## Data provided

+===+

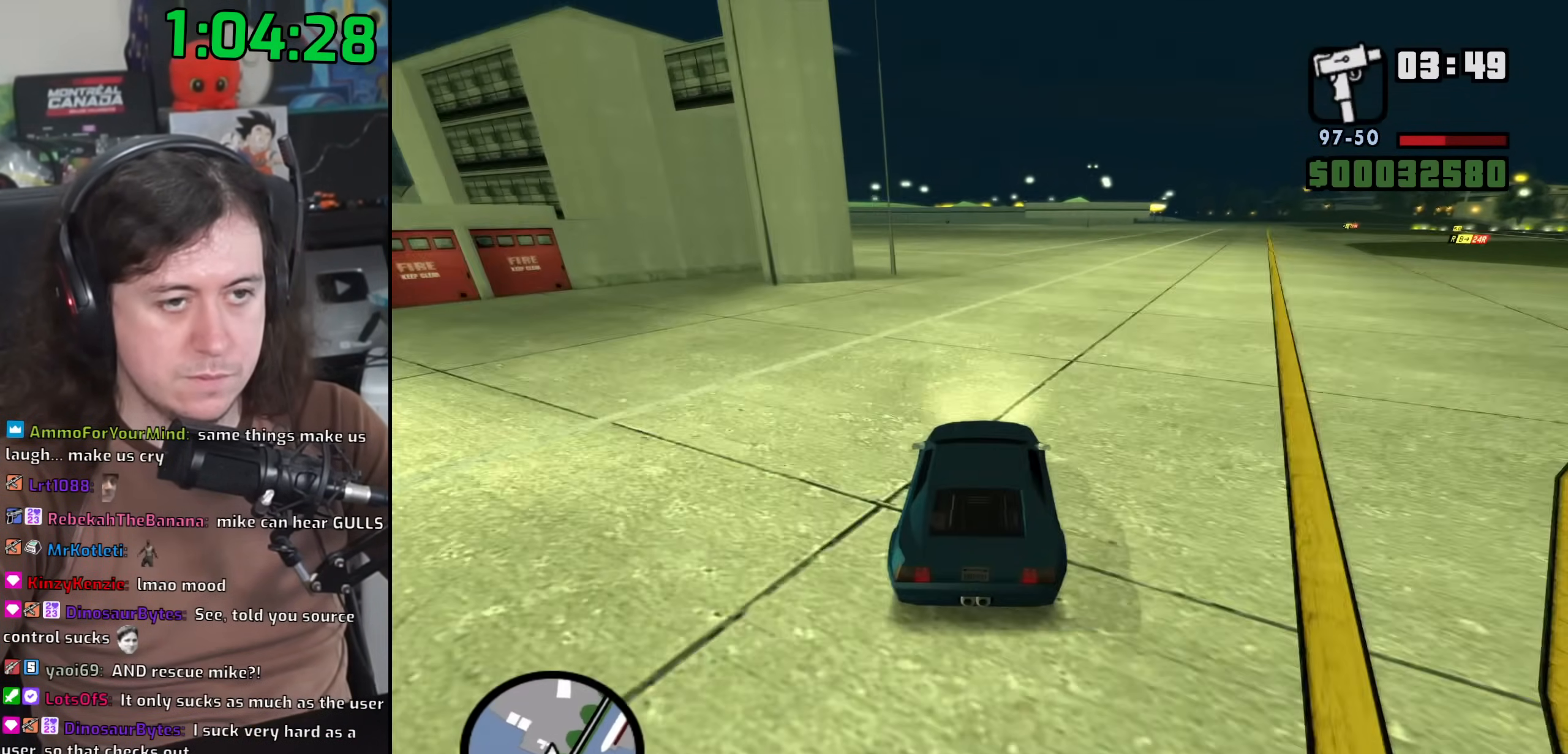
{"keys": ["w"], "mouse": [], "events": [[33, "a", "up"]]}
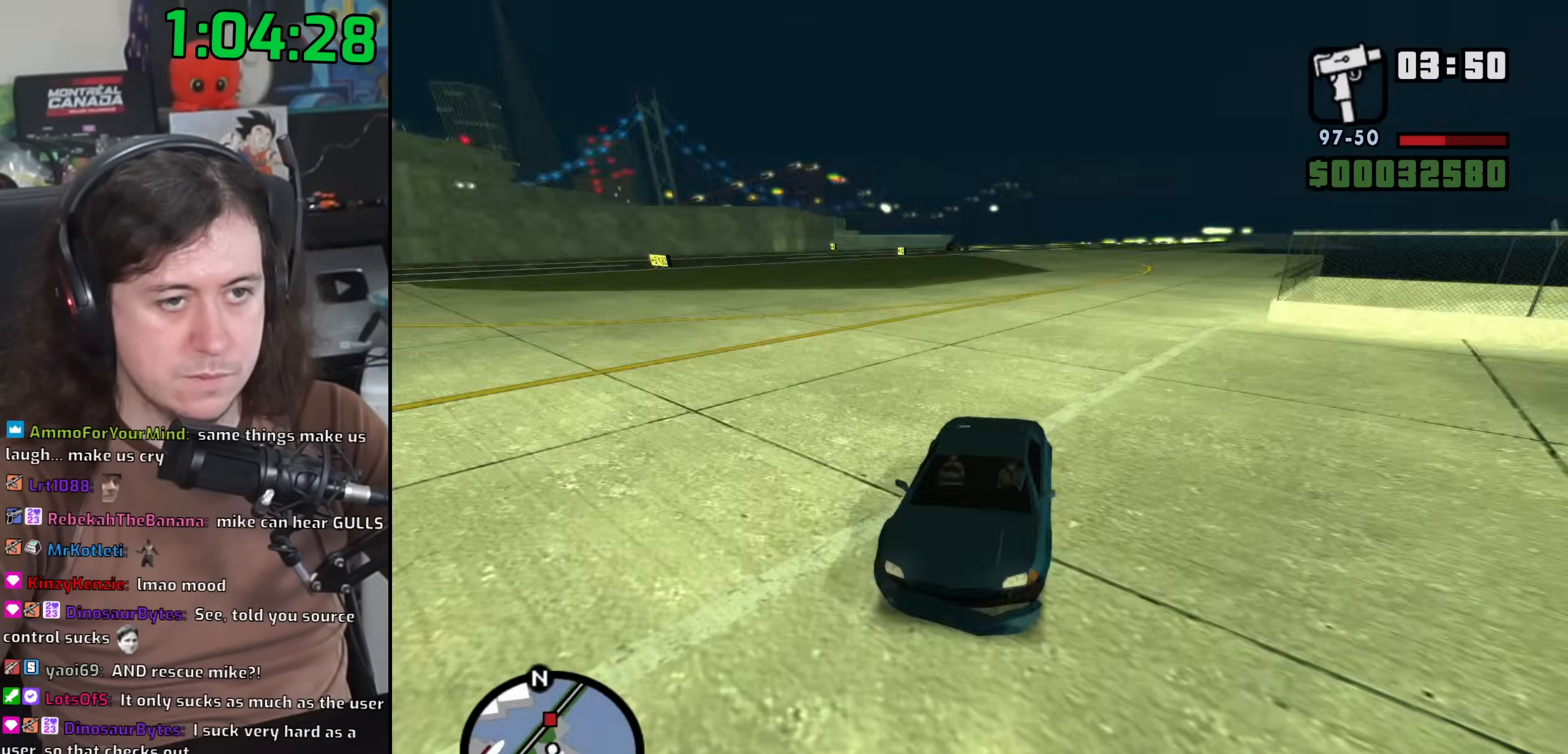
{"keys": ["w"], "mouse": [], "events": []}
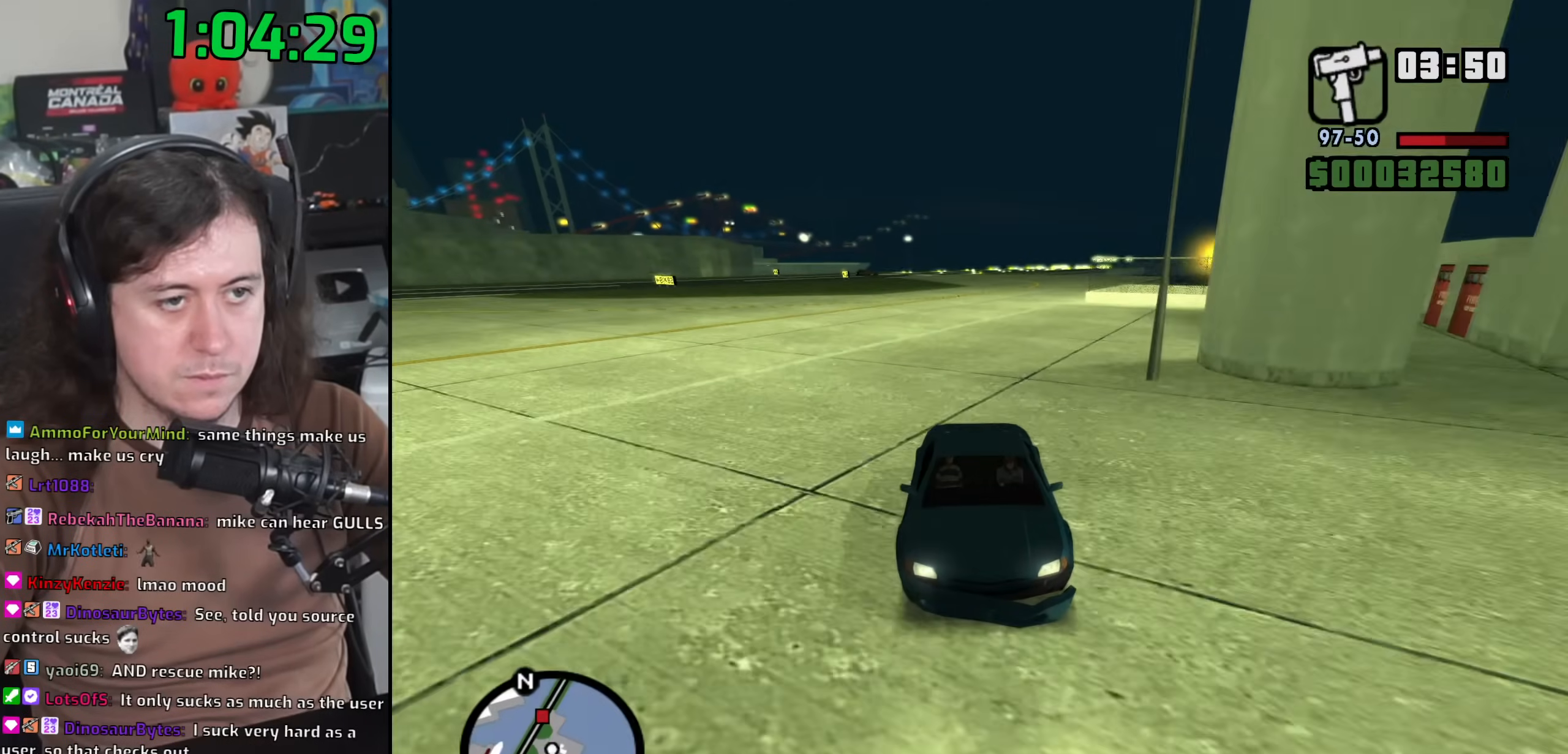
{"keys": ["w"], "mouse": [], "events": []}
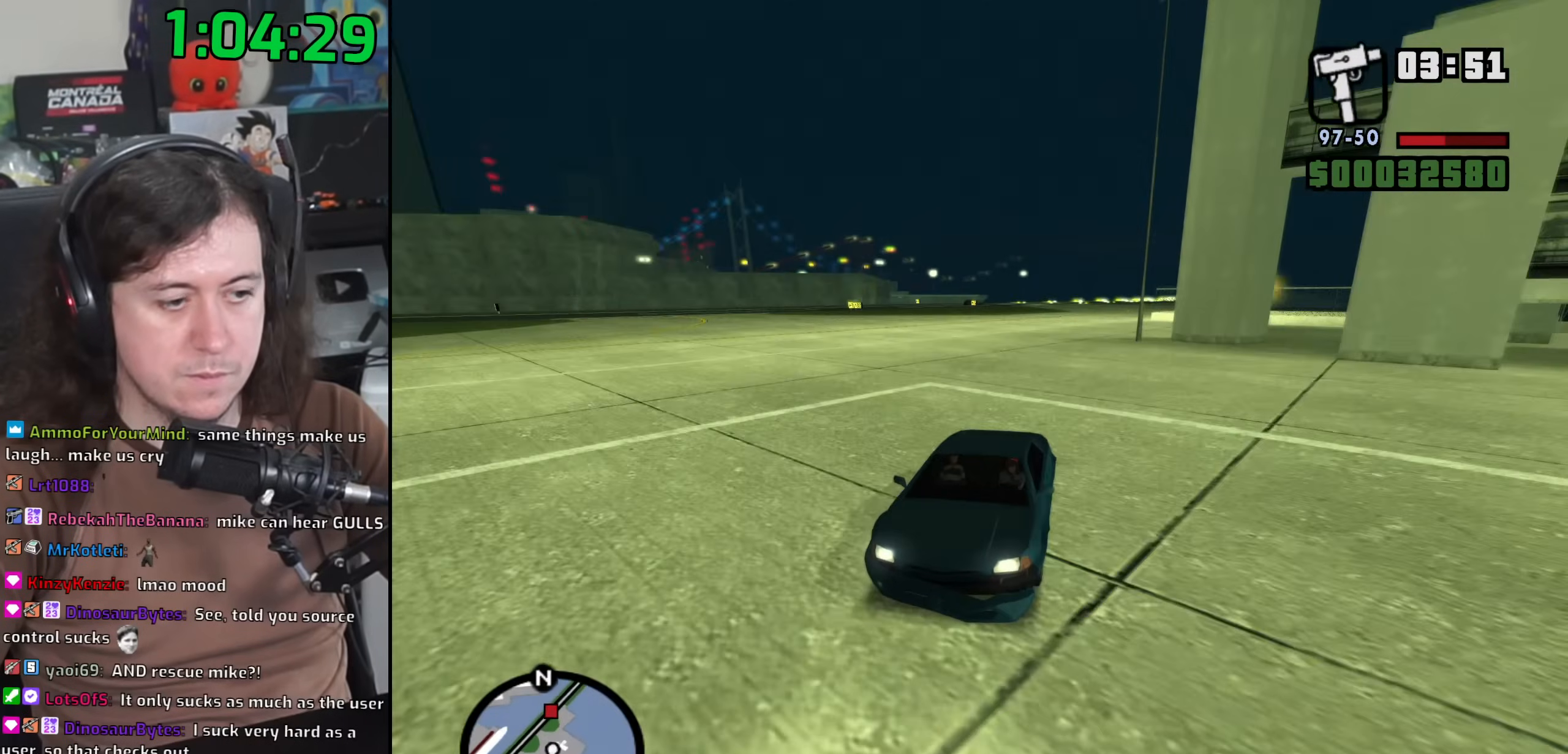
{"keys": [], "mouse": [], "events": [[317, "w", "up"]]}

+===+

## Task requirements
The expected response is every line of the material, written out exactly, with the images removed.

## Worked solution
{"keys": ["w"], "mouse": [], "events": [[33, "a", "up"]]}
{"keys": ["w"], "mouse": [], "events": []}
{"keys": ["w"], "mouse": [], "events": []}
{"keys": [], "mouse": [], "events": [[317, "w", "up"]]}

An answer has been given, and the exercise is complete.